Total sales differ substantially across bikeshops, indicating unequal revenue contribution and varying store productivity.
Total sales differ substantially across bikeshops, indicating unequal revenue contribution and varying store productivity.
Certain states and cities contribute disproportionately to total sales, suggesting strong regional markets and potential areas for expansion or increased marketing support.
Variability in sales across time and location suggests the need for flexible inventory, staffing, and promotional planning.
Allocate inventory, staffing, and marketing resources to high-performing stores to protect and grow core revenue streams.
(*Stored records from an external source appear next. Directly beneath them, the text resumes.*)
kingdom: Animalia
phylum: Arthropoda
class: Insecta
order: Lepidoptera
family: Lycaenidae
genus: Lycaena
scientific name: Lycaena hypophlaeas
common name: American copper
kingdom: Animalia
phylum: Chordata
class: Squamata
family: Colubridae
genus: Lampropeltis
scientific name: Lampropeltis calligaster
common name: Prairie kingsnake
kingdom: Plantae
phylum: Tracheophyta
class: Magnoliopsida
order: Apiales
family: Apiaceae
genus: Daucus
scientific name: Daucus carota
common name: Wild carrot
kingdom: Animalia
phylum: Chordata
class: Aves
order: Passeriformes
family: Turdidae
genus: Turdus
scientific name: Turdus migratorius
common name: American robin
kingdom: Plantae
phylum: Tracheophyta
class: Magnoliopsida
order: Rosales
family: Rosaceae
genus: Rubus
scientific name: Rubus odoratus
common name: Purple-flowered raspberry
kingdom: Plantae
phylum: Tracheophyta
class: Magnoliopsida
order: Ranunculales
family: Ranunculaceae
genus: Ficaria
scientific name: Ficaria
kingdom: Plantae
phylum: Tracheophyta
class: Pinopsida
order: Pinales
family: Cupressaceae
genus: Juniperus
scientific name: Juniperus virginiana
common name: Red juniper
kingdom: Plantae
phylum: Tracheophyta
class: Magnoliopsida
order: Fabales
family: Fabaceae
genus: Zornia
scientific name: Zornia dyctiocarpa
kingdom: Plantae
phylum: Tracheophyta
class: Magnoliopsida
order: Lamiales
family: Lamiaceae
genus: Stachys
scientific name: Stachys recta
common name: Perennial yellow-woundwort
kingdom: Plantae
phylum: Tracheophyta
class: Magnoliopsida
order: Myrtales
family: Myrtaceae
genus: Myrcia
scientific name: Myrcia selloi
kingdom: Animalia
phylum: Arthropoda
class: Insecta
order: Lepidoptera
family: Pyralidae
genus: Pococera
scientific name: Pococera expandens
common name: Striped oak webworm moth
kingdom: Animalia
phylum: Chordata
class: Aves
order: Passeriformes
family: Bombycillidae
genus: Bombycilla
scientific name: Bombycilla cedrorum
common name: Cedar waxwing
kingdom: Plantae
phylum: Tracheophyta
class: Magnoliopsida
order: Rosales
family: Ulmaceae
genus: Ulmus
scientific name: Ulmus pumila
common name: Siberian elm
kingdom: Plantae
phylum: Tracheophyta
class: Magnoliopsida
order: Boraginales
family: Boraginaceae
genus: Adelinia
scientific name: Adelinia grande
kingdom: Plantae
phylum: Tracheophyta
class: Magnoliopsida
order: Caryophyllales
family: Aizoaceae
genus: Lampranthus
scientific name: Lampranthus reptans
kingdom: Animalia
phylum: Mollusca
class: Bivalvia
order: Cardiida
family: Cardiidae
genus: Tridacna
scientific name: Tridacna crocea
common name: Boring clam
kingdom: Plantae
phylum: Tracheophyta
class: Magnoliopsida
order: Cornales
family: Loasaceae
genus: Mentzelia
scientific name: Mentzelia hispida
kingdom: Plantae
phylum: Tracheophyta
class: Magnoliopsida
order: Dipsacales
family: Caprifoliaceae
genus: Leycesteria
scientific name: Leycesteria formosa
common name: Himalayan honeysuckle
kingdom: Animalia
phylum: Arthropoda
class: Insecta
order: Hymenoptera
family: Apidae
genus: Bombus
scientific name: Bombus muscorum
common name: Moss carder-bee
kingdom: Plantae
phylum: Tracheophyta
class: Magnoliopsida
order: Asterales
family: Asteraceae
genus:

Investigate operational issues (assortment, staffing, local market conditions) and implement targeted interventions.
Expand promotional efforts and market development in top-performing regions; consider strategic adjustments in low-performing regions.
Use monthly/quarterly trends to guide budgeting and forecasting, while using weekly monitoring to respond to short-term changes.
If revenue is highly concentrated in a few stores/regions, develop risk-mitigation plans such as diversifying markets and strengthening mid-tier stores.